Nagehan Alçı yazdı: Yargıtay Cumhuriyet Başsavcılığının adalet talebi
Yargıtay Cumhuriyet Başsavcılığı'nın Ilıcak ve Altan kardeşler için kararını doğru bulduğunu söyleyen Habertürk yazarı Nagehan Alçı, bu kararın ceza dairesi tarafından da onanacağına inandığını söyledi.
Yargıtay Cumhuriyet Başsavcılığı, Nazlı Ilıcak, Ahmet Altan ve Mehmet Altan hakkında verilen ağırlaştırılmış müebbet hapis cezasının bozulmasını istedi.
Yargıtay Cumhuriyet Başsavcılığını kutladığını söyleyen Nagehan Alçı, "Ağırlaştırılmış müebbet eski TCK anlamında idam demek. Bu isimlerin yaptıklarına kızabilirsiniz ama onların idamlık suç işlediğini kim ileri sürebilir?" dedi.
15 Temmuz askeri darbe teşebbüsünün fiilen içinde olan kimi generallerin müebbet almayıp tahliye olduğunu söyleyen Alçı, üç gazeteciyle ilgili bu kararın izah edilecek bir tarafı olmadığını belirtti. Alçı, şu ifadelerle yazısına son verdi:
Ben Yargıtay Cumhuriyet Başsavcılığı'nın verdiği bu vicdanlı kararın ceza dairesi tarafından da onanacağına inanıyorum.
Yargıtay Cumhuriyet Başsavcılığının adalet talebi
Yargıtay Cumhuriyet Başsavcılığı, Nazlı Ilıcak, Ahmet Altan ve Mehmet Altan ile ilgili istinaf mahkemesinin vermiş olduğu ağırlaştırılmış müebbet hapis cezası kararının bozulmasını istedi.
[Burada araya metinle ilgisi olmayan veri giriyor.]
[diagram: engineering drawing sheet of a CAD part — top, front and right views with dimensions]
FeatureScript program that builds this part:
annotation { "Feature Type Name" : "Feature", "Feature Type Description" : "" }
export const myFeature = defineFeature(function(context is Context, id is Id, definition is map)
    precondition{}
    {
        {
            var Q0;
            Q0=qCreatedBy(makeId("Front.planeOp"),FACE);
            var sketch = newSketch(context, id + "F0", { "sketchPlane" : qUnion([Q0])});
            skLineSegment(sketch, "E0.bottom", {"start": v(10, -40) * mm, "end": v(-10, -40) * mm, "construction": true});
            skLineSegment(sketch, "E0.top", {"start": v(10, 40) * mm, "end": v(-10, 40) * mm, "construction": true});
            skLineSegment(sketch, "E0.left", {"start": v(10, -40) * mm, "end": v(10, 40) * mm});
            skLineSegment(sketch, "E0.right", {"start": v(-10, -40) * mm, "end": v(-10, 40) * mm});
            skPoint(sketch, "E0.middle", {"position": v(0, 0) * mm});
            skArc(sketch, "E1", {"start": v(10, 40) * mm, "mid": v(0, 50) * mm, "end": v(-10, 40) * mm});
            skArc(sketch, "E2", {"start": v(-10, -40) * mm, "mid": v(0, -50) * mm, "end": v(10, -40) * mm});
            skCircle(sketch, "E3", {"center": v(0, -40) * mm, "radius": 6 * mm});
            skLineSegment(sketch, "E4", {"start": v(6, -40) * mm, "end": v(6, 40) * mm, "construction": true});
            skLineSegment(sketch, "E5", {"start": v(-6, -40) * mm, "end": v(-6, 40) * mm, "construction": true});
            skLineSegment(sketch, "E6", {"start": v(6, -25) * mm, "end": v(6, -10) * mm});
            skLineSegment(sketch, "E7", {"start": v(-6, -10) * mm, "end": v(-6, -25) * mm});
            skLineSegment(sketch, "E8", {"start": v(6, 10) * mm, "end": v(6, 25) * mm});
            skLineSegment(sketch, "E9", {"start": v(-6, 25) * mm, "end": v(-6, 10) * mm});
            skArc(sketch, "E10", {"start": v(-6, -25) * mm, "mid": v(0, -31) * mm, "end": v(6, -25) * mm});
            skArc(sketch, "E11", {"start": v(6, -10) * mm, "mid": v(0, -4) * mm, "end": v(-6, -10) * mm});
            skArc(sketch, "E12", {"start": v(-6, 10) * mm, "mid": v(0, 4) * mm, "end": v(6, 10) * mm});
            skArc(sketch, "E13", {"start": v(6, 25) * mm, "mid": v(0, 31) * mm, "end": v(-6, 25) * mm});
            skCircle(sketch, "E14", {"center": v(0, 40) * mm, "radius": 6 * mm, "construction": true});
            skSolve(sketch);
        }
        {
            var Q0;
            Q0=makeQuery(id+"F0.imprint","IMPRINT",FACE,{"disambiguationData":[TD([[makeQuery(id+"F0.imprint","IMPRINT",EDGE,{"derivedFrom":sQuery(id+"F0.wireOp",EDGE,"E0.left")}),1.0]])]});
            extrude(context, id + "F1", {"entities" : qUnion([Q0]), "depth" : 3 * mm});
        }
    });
Başsavcılık, bu üç ismin anayasal düzeni ortadan kaldırmaya teşebbüs suçundan değil, terör örgütüne bilerek ve isteyerek yardım etme suçundan yargılanmalarını istedi. Yani TCK’nın 314. Maddesinin ikinci fıkrasına göre yargılanmalarını talep etti. Şayet Yargıtay’ın ilgili ceza dairesi onarsa 15 gün içinde karar ilgili istinaf mahkemesine gidecek.
Yargıtay Cumhuriyet Başsavcılığını bu adalet talebinden ötürü kutluyorum. Ağırlaştırılmış müebbet eski TCK anlamında idam demek. Bu isimlerin yaptıklarına kızabilirsiniz ama onların idamlık suç işlediğini kim ileri sürebilir?
15 Temmuz askeri darbe teşebbüsünün fiilen içinde olan kimi
generaller bile müebbet almayıp tahliye olurken üç gazeteciyle
ilgili bu kararın izah edilecek bir tarafı yok. Toplumda belki bazı
marjinal fanatikler dışında kimse bu ağırlaştırılmış müebbet
kararlarının doğru olduğunu söylemiyor.
Nazlı Ilıcak’ın dördüncü torunu Ali Kerim 6 ay önce doğdu, henüz
yüzünü dahi görmedi. Ahmet Altan’ın edebiyat eserlerini bile
yayınevleri basmaya korkuyor. Türkçe yazılmış kitapların
tercümesinin yurtdışında yayınlanıp Altan’ın mükemmel kullandığı
kendi anadilindeki yeni edebi yapıtlarının basılmaması çok üzücü
bir hadise. Alfa-Everest grubuna ve Faruk Bayrak’a da buradan
sesleniyorum: Bu kitapları basın lütfen. Olmaz böyle şey.
Adaletsizlik bu…
Ben Yargıtay Cumhuriyet Başsavcılığı'nın verdiği bu vicdanlı kararın ceza dairesi tarafından da onanacağına inanıyorum.